→ **Source records**
──────
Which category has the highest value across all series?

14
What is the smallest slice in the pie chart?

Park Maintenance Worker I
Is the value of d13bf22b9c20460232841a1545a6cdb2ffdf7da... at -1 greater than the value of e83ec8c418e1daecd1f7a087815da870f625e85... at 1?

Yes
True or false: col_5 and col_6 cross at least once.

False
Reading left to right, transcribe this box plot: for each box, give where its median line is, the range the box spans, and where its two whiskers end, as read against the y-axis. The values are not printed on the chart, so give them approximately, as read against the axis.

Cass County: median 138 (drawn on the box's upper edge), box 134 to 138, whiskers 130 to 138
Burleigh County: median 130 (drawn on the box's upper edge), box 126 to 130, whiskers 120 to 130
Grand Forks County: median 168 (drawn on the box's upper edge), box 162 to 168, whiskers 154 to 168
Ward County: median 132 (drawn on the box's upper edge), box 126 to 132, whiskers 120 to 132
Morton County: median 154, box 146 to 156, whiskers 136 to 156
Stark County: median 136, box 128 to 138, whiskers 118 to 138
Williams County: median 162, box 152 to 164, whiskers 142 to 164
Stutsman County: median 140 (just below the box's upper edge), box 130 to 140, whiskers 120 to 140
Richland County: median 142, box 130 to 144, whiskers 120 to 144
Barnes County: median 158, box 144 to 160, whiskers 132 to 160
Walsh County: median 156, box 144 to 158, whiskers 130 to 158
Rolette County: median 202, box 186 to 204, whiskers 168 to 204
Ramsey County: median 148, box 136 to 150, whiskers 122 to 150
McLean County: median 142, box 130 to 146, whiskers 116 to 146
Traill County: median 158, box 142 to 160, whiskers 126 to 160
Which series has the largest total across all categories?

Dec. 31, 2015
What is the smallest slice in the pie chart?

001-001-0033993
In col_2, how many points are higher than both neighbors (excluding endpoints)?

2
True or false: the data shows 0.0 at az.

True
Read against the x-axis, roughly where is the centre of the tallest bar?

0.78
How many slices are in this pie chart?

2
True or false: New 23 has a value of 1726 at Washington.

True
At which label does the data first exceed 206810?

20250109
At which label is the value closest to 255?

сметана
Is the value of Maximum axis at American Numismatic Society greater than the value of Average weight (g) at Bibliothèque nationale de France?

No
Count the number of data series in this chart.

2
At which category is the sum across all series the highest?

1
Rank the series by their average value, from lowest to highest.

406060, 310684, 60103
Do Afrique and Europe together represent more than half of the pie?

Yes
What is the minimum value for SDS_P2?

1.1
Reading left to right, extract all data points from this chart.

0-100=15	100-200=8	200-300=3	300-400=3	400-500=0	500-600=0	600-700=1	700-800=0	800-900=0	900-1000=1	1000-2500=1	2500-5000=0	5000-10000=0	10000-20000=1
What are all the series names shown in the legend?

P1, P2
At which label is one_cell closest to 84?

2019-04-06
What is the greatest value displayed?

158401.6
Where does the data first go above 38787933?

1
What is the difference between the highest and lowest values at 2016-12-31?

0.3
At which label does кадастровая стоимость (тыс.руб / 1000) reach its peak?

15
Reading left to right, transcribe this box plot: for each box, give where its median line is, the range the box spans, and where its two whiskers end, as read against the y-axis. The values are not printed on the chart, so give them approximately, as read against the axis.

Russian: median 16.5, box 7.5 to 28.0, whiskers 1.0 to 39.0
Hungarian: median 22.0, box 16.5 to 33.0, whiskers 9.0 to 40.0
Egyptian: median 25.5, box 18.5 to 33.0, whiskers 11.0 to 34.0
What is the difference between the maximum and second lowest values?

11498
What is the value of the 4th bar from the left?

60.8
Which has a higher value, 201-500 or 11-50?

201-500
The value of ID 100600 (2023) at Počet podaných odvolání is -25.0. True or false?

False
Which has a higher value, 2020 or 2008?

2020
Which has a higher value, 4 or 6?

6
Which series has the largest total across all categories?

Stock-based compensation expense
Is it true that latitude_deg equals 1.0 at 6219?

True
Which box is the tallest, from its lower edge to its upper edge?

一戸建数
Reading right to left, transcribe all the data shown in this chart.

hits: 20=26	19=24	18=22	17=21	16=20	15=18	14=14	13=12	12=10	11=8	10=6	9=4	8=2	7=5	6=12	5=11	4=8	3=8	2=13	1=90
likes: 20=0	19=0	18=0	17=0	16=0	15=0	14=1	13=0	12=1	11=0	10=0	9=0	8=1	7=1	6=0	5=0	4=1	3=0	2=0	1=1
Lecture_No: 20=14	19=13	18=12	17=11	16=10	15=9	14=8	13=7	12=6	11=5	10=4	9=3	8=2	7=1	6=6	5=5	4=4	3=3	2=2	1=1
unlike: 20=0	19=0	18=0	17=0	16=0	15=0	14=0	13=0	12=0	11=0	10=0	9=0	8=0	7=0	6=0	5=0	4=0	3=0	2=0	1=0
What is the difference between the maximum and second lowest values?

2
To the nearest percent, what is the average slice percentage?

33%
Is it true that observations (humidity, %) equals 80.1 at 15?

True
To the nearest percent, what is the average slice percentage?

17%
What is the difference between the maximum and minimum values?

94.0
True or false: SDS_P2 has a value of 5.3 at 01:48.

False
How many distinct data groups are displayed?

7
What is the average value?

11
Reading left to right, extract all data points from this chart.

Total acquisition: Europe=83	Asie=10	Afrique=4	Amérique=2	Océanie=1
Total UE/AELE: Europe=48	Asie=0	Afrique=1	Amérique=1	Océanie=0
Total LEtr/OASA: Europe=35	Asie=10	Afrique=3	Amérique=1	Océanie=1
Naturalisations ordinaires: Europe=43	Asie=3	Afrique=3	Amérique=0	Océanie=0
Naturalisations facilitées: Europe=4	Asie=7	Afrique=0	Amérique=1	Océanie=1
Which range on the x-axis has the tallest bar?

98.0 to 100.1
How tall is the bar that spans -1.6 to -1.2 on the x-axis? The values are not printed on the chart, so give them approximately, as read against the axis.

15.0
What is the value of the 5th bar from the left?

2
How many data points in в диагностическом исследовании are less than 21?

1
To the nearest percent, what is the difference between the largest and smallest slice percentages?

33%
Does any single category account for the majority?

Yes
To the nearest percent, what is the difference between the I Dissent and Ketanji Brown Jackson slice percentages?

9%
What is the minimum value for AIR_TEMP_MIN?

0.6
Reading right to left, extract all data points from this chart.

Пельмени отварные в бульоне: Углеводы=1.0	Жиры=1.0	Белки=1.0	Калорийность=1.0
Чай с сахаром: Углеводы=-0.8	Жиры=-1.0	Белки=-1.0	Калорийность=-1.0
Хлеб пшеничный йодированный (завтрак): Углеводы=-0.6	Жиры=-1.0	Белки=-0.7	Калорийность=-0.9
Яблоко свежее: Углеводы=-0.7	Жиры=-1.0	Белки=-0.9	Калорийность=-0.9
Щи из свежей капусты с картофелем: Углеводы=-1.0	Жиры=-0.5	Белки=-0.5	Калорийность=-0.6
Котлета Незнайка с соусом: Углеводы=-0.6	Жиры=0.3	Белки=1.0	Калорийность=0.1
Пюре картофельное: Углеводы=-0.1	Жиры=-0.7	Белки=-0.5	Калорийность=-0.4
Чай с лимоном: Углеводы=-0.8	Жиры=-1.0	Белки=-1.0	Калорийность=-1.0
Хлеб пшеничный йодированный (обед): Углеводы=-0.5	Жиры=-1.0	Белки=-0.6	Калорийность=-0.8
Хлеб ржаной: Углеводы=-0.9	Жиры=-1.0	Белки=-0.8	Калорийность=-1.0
──────
→ **Work order**
Pick out each line of the material that contains the word "first".

→ **Output for this exercise**
At which label does the data first exceed 206810?
Where does the data first go above 38787933?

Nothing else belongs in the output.